→ Listed entries:
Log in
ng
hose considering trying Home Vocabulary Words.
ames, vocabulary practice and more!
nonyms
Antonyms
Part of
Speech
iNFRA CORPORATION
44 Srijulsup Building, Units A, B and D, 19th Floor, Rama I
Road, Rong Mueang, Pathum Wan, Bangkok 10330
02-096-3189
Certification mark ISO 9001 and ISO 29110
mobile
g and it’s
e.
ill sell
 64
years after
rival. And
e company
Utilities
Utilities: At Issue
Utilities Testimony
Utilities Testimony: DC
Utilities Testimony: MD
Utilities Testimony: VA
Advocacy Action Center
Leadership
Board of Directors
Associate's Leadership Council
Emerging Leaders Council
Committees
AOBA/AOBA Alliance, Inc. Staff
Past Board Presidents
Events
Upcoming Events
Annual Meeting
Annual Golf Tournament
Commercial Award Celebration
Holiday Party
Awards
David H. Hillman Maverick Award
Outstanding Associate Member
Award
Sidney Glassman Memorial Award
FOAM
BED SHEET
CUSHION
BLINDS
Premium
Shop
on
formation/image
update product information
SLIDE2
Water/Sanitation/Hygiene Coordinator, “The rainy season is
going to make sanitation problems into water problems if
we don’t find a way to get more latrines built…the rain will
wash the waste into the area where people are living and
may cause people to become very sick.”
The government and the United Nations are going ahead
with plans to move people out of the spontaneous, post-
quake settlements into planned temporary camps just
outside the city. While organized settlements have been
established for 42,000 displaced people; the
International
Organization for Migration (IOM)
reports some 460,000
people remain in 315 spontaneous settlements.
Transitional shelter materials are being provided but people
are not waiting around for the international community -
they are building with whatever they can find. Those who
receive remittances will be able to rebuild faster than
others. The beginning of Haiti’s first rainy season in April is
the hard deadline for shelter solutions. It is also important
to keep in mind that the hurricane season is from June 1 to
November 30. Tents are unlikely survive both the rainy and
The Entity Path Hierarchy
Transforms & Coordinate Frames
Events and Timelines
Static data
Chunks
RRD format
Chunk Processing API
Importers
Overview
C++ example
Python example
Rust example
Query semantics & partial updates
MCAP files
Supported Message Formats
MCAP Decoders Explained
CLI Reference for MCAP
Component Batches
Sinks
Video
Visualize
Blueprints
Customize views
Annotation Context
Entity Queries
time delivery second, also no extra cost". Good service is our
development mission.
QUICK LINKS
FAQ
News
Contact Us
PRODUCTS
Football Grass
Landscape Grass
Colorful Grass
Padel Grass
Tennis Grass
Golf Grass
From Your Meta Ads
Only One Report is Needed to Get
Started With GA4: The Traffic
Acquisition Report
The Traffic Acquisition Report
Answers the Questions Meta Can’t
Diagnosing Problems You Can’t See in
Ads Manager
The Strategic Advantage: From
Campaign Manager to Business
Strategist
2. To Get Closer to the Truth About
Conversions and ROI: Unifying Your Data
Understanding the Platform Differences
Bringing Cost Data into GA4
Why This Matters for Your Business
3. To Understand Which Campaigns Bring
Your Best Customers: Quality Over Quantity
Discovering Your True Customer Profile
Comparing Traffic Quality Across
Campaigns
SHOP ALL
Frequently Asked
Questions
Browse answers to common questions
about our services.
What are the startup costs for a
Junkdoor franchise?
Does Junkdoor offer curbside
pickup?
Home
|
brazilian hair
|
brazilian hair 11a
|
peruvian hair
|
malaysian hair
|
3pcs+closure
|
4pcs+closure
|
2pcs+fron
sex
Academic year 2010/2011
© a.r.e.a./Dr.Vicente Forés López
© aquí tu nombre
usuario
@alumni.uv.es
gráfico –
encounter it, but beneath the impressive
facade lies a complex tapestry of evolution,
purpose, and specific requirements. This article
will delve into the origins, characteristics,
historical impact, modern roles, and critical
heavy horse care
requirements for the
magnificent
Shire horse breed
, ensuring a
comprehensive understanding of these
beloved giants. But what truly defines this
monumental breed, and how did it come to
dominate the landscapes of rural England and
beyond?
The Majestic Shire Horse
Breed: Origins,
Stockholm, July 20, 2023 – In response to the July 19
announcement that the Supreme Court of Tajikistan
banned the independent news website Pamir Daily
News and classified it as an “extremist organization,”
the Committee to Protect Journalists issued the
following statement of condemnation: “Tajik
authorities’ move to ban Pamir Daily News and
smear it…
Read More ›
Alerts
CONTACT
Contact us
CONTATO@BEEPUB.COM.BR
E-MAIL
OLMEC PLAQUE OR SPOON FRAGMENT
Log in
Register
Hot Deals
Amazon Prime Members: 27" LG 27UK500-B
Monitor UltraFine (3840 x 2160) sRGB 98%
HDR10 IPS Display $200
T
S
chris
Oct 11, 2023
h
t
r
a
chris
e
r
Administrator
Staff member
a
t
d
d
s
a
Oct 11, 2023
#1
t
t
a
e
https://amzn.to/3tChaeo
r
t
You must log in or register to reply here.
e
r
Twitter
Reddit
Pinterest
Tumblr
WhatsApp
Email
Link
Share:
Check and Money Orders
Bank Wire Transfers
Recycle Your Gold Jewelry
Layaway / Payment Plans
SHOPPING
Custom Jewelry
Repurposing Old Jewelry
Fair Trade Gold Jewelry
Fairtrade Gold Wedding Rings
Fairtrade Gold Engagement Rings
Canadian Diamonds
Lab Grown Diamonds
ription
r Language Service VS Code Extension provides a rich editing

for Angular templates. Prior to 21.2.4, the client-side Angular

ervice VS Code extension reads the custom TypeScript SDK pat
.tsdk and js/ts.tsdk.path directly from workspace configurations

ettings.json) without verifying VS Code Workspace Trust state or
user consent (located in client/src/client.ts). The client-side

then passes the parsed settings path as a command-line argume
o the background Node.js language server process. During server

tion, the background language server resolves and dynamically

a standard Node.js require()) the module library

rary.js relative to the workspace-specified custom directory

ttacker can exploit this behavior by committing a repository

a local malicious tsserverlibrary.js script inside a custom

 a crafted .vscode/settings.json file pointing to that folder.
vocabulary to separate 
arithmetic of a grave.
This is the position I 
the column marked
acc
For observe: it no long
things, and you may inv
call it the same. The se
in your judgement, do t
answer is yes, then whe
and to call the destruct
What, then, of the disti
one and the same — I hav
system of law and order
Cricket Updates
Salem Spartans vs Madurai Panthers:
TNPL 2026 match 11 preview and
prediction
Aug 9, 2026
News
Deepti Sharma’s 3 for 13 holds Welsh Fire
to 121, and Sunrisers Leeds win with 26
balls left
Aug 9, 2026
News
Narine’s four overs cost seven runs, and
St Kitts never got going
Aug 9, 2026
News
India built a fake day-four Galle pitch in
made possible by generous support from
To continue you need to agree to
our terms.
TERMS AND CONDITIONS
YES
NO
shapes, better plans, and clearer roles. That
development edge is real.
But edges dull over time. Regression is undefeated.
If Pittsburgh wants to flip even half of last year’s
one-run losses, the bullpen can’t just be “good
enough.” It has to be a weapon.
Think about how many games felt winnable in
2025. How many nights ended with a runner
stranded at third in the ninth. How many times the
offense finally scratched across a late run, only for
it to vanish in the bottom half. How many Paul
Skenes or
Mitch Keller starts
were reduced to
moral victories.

→ About this task: Search the data for "Business" and list every line in which it occurs.

→ Result:
Campaign Manager to Business
Why This Matters for Your Business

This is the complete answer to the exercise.